The White House Makes a Bad Habit of One-Way Foreign Policy
Unveiling new immigration guidelines on February 21st, the Department of Homeland Security broadly expanded the eligibility qualifications, as well as the government’s means, for deportations of undocumented immigrants. In doing so, the Trump administration is once again making a by now familiar and problematic mistake: presuming other sovereign parties affected by its policies have no say in the matter.
Specifically, the government of Mexico bucked on a provision in the guidelines to deport non-Mexican citizens who had crossed from Mexico back across the border, rather than to their countries of origin. With Mexico the main transit route for Central American migrants, many of whom are fleeing some of the world’s most violent countries, these prospective numbers are massive.
Responding to the DHS announcement, Mexican foreign minister Luis Videgaray firmly insisted his government would not accept the “unilateral” proposal from Washington. To state the obvious, this matters a lot.
The international system of nation-states is anarchic; in geopolitics, each country’s ultimate authority, structurally speaking, is its own internal governance apparatus. Mexico, like all states, but also hardly small or powerless, has the agency and ability to refuse such impositions on its sovereignty. It is not just unreasonable then to expect our southern neighbor to acquiesce to every decree issued from the White House but, additionally, ill-considered policy on the part of the administration (an ironic one too, considering Donald Trump’s obsession with border inviolability).
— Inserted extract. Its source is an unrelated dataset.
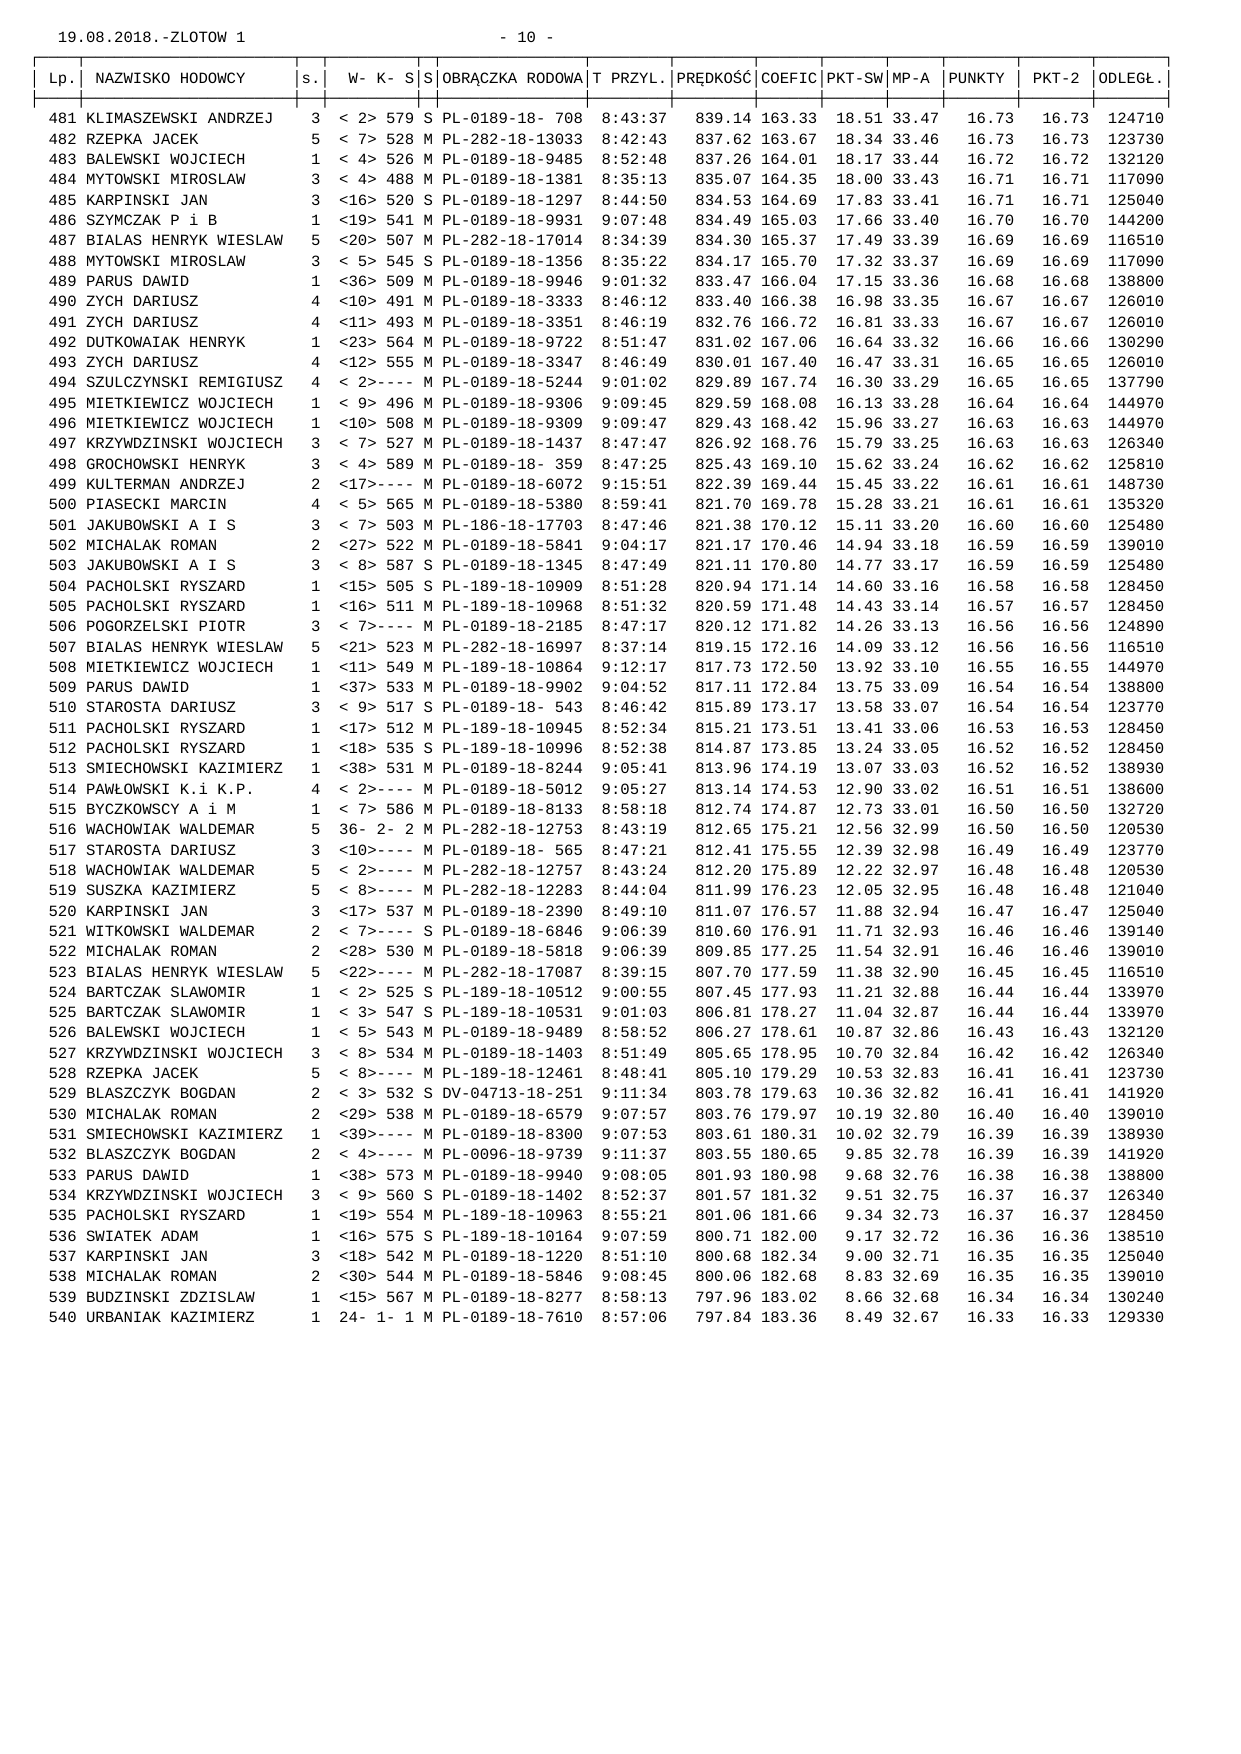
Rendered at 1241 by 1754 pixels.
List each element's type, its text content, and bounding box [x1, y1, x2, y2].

text 504 PACHOLSKI RYSZARD 1 <15> 505 S PL-189-18-10909 8:51:28 820.94 171.14 14.60 33.16 16.58 16.58 128450 [29, 578, 1211, 596]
For Mexico, opposing a massive dumping of non-citizen deportees is not simply a moral stance but one borne of humanitarian and financial concerns. Already, the country apprehends tens of thousands of Central American migrants annually. In 2015, following a surge of migrant arrivals which resulted in increased cross-border cooperation, including additional financial aid from Washington, Mexico was apprehending more migrants from Central America than the U.S. The arrival of thousands of extra non-citizens in Mexico for it to sort out would only increase pressure on Mexican national agencies and finances. It is a non-starter.
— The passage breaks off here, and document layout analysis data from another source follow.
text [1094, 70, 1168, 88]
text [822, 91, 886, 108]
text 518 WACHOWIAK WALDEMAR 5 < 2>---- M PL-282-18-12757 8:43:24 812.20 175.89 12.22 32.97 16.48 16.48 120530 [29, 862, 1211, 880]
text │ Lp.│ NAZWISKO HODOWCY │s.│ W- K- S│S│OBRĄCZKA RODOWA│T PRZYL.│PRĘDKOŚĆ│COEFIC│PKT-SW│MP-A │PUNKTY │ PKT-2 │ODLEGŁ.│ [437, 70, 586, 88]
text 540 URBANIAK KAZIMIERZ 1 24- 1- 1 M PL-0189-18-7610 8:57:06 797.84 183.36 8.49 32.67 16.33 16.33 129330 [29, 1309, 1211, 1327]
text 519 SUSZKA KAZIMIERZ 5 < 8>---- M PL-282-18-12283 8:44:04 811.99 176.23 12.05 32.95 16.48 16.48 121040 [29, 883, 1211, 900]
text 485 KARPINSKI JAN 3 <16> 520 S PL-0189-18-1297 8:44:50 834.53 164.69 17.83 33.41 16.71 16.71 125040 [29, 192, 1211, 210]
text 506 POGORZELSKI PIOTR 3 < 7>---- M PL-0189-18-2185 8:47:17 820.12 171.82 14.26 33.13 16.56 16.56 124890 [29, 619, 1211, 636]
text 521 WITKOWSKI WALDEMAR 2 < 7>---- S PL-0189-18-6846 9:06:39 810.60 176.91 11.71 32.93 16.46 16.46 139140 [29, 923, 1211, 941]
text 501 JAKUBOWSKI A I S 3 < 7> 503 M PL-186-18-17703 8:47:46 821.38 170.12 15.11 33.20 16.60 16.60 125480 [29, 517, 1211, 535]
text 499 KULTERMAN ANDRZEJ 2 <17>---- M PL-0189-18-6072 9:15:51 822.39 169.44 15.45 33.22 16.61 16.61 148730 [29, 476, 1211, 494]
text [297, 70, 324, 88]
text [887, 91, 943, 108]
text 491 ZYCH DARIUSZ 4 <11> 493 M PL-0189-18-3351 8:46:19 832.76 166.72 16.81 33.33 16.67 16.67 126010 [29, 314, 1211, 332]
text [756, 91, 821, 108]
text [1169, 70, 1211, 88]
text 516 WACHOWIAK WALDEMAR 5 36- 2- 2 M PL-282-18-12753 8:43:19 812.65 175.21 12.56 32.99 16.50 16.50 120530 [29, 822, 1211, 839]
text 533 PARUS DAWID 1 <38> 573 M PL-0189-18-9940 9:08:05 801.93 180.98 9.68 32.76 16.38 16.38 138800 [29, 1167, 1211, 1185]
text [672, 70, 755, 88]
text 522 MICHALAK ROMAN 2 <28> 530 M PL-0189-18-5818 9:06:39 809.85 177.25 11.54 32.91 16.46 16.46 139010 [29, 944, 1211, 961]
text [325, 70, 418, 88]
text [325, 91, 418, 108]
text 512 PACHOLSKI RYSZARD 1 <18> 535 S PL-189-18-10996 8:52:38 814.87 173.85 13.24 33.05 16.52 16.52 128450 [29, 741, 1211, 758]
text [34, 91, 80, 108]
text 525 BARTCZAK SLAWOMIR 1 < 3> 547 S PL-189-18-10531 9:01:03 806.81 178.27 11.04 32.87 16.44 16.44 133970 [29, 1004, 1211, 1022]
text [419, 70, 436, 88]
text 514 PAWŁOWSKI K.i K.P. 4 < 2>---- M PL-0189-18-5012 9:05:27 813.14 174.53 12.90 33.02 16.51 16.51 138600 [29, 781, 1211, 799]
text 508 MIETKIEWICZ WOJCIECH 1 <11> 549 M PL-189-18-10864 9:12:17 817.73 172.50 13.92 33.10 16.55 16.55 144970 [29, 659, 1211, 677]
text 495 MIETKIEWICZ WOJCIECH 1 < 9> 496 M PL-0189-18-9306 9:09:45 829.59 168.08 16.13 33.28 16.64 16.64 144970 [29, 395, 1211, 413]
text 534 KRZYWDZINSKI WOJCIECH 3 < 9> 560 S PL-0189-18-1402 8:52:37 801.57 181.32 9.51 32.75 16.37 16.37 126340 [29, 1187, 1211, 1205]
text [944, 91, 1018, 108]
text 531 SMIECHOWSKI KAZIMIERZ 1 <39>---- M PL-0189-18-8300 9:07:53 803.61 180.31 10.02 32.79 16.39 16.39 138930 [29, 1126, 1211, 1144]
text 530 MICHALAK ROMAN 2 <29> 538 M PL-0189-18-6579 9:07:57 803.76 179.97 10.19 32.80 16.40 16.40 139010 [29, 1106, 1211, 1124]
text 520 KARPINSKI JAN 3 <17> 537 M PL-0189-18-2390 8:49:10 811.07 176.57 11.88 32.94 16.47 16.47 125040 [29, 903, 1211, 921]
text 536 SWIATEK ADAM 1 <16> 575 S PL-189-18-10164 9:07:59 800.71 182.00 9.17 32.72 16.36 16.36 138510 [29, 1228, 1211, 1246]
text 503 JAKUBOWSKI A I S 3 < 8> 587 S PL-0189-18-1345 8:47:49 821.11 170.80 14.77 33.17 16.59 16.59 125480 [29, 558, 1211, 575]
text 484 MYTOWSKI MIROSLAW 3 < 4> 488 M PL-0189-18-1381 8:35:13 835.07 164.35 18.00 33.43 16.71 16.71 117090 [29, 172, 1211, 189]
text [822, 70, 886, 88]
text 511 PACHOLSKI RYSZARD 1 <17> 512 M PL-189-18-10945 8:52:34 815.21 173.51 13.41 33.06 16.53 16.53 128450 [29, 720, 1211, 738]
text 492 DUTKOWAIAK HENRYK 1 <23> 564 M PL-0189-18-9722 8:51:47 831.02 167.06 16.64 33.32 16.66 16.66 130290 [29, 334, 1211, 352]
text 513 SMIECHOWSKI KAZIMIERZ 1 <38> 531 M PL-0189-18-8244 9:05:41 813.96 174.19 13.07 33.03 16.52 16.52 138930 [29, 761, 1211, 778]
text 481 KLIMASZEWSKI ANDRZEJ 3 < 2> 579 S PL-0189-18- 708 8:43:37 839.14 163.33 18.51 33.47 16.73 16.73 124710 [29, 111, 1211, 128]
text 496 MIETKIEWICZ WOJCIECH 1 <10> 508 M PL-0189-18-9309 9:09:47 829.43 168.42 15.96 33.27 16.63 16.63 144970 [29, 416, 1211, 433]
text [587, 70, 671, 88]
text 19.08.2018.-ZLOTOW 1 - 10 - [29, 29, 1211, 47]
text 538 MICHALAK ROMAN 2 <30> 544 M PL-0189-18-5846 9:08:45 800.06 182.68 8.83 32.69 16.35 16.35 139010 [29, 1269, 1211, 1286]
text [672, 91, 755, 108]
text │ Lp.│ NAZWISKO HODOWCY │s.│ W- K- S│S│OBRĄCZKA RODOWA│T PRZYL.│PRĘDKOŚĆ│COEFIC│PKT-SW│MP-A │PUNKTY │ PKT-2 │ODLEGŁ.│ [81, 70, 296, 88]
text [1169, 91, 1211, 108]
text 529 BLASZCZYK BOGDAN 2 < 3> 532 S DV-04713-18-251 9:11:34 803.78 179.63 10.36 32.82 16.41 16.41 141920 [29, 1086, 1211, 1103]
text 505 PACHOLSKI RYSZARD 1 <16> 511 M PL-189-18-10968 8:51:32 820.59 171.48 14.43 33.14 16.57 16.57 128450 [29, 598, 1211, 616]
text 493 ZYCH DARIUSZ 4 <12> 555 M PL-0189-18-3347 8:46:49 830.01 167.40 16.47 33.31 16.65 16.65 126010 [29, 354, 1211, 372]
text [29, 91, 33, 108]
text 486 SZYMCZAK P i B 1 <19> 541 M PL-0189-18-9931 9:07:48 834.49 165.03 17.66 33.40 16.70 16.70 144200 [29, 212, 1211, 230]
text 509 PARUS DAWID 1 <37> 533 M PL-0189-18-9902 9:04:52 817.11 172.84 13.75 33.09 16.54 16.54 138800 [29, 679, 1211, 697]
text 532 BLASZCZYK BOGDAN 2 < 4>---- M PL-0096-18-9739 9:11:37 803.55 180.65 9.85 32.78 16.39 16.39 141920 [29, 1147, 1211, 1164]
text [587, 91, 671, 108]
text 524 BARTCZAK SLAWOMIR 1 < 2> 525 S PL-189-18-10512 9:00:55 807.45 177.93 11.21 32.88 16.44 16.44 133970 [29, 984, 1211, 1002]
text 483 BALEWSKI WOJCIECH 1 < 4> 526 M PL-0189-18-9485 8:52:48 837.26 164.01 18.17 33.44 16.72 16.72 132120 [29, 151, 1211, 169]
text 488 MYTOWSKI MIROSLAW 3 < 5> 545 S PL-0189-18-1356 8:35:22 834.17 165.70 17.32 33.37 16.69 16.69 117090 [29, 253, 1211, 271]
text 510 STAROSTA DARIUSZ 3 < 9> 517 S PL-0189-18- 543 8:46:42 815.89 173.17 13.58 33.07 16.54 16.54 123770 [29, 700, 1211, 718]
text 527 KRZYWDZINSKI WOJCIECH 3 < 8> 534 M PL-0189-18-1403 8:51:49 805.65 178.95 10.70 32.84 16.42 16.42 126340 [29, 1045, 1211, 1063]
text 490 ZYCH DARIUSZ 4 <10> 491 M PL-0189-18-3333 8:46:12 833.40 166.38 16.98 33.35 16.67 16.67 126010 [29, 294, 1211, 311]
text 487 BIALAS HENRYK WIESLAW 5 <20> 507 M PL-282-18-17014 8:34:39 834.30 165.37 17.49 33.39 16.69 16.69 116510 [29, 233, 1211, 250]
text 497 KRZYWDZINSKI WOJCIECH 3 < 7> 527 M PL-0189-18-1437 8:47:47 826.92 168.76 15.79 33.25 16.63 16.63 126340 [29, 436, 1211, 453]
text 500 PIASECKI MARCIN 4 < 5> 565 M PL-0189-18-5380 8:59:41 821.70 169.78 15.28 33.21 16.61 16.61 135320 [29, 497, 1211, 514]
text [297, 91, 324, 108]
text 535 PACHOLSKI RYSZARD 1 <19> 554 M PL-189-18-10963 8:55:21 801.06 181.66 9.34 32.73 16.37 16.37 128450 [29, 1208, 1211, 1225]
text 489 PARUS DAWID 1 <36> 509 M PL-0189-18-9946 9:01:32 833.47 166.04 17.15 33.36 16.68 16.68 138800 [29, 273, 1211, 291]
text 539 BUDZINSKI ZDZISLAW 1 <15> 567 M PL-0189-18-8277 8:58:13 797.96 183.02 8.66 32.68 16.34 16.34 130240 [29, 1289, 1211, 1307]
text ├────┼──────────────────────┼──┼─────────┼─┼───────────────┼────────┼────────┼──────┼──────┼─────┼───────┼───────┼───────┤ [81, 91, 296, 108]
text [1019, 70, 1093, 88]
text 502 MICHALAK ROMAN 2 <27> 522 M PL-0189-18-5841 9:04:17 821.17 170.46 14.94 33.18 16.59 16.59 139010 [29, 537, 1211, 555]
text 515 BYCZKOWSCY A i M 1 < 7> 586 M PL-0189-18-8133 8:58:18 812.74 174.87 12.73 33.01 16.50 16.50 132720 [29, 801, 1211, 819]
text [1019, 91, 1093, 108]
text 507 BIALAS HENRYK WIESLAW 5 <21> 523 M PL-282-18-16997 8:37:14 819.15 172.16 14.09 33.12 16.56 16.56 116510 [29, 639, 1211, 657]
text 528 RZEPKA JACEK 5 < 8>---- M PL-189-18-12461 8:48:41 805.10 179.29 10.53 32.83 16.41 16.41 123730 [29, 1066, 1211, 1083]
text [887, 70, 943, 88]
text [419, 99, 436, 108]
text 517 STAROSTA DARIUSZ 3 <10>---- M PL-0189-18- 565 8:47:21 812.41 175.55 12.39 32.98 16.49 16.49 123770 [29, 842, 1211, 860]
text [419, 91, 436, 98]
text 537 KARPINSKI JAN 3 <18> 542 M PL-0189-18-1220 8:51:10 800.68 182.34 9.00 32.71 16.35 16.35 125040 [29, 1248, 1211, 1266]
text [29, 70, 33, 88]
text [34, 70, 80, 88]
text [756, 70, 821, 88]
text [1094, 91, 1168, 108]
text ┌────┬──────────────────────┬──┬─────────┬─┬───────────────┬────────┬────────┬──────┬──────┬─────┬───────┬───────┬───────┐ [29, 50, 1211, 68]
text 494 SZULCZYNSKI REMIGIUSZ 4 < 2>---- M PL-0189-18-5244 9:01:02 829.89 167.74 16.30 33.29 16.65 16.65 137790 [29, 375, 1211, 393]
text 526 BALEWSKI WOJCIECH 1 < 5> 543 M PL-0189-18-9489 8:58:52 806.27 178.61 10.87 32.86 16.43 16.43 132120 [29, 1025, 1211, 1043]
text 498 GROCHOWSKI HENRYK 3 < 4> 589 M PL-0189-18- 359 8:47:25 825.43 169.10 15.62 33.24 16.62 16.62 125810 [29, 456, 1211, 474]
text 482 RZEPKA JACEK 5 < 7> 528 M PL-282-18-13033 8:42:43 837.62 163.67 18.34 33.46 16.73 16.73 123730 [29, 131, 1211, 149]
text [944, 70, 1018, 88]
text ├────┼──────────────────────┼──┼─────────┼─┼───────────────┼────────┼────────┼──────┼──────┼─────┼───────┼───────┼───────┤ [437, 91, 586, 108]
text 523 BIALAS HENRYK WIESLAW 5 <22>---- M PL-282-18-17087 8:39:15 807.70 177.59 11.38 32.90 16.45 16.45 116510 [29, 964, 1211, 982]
Attempting to force unilateral policy proposals onto Mexico, proposals which run counter to Mexican national interests and are sure to be rebuffed, present the likelihood of negative consequences for the United States. With the Trump administration intent on mass round ups of undocumented immigrants, a Mexican government refusal to allow the deportation to the country of non-citizens would leave American immigration authorities responsible for large numbers of detained persons. What would amount to mass detention camps in the United States would not only be wildly expensive, at approximately $164 a day per person, but a policy further undermining American moral authority when challenging other countries’ questionable authoritarian activities.
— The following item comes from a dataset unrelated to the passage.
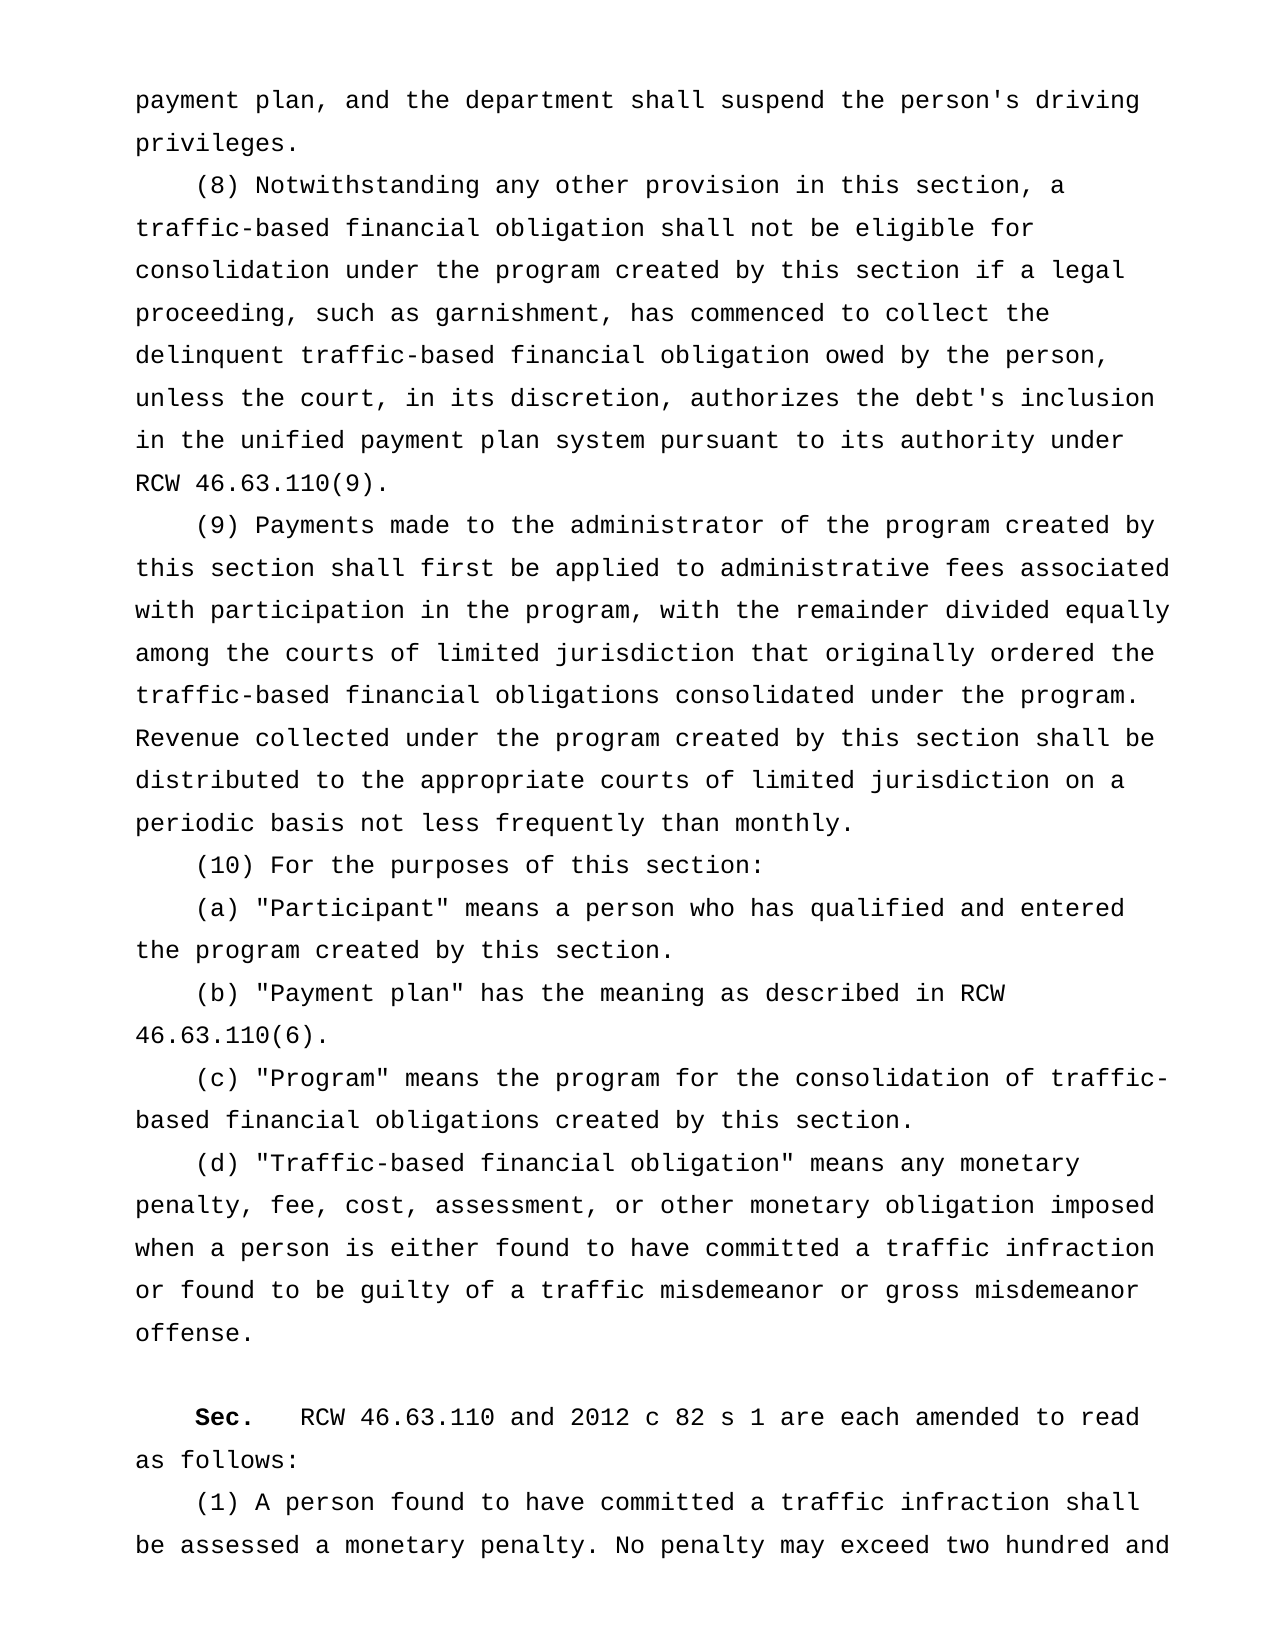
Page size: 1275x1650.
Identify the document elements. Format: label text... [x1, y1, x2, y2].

This says nothing of other policies currently advocated for by the White House regarding the U.S.-Mexico relationship such as import tariffs, the border wall, or the President’s request, attached to the recent immigration proposal, to review all U.S. aid to Mexico. Starting a trade war with the United States’ second largest export market through a unilateral tariff imposition (expect retaliatory Mexican tariffs) is foolishly injurious to robust cross-border trade accounting for nearly $600 billion annually. Meanwhile, the Wall and threats to, if not curtailment of, financial aid to Mexico only works to damage the important relationship between Washington and Mexico City, disincentivizing the Mexican government both diplomatically and financially to prioritize cooperation on issues like immigration, exacerbating the very issue with which the White House is so concerned in the first place.
Such policies continue a habit by this administration to approach geopolitical relations through the perspective of unilateral policy imposition. Much of this, the exaggeratedly over-the-top proposals in particular, may very well be about gaining leverage for negotiation rather than serious ideas. As a businessman, Donald Trump was fond of making extreme, all-or-nothing opening demands — a tactic aimed at scaring his adversary into giving up more rather than risk losing out on the deal altogether. Countries are not companies, however, and the words of national leaders bear more consequence than those of CEOs.
Whether sincere or strategic bluster, negative outcomes of the policy proposals regarding Mexico are, at least, manageable (if difficultly). In other instances, though, demands and threats could elicit more perilous responses from foreign governments making security considerations. When a president speaks it must be considered their words carry the power of military force.
This is of particular importance in the case of China, for instance. Unlike Mexico, China is a nuclear-armed, rising great power with ambitions of major international player status and competing interests with the United States in the region. Beijing, already wary of the American military presence in East and Southeast Asia, is very serious about protecting these growing interests. Here, aggressive imposition of unilateral policy or bullying rhetoric from the administration, whether sincere or intended to strengthen its position, comes with a risk of a potential Chinese calculation for preemptive action. Not good.
Making geopolitical policy under the hubristic presumption of omnipotence is not just counterproductive but potentially dangerous. While such a strong-armed approach may have worked for Donald Trump the businessman, as President he will find it less successful. Foreign governments will always assert their national interests, attempting to impose American policy unilaterally merely creates all new problems with which the United States must then address while likely doing little or nothing to move forward on the initial issue. The administration should quickly recognize that international relations is not a one-way street before it finds itself in a head on collision.